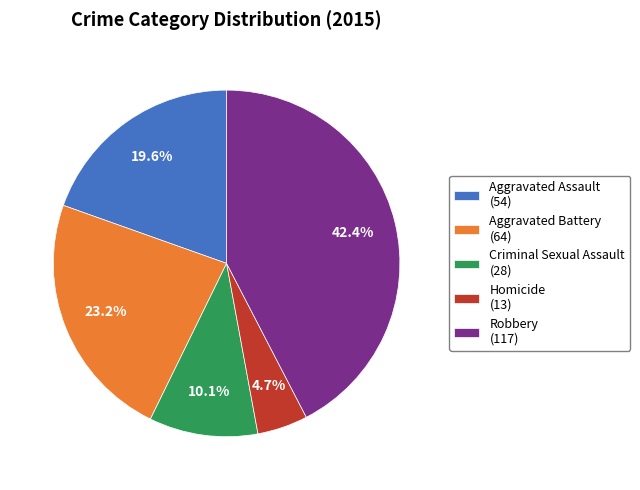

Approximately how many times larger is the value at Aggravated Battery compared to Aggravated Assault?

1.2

...

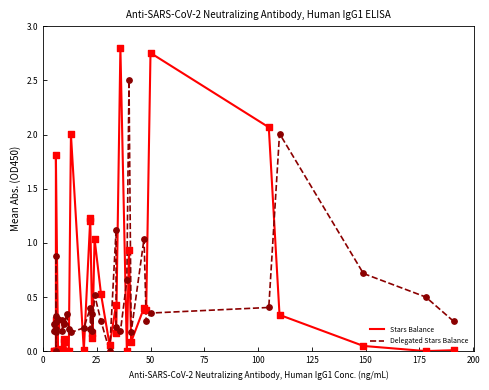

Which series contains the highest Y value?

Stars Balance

==

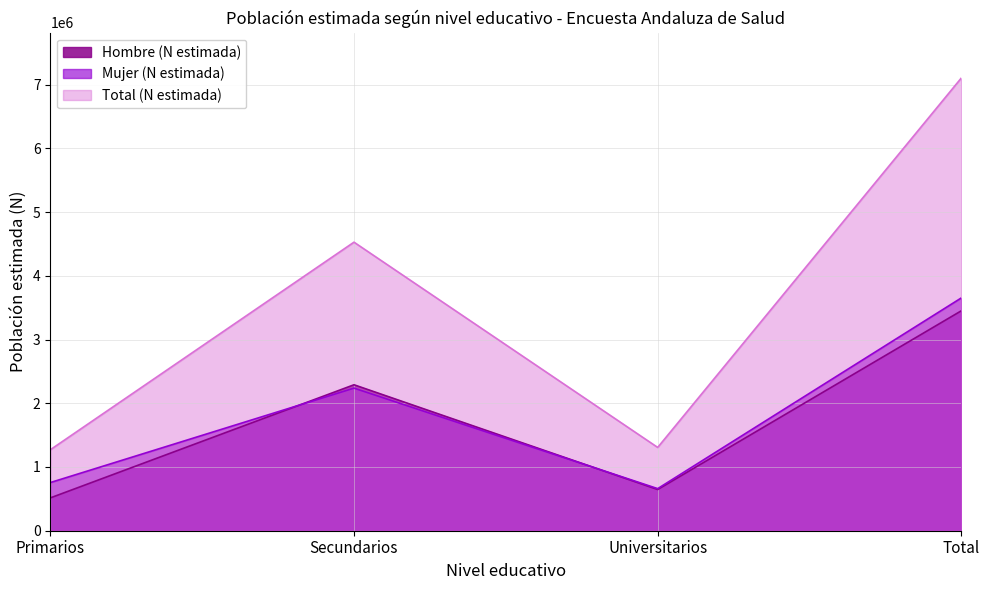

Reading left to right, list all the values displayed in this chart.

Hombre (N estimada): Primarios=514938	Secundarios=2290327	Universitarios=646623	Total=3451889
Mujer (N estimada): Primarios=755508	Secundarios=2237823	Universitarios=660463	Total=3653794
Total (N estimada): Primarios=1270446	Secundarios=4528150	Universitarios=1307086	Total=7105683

Your objective: Display each line in the records that includes the string "Total".

Solution to this problem:
Hombre (N estimada): Primarios=514938	Secundarios=2290327	Universitarios=646623	Total=3451889
Mujer (N estimada): Primarios=755508	Secundarios=2237823	Universitarios=660463	Total=3653794
Total (N estimada): Primarios=1270446	Secundarios=4528150	Universitarios=1307086	Total=7105683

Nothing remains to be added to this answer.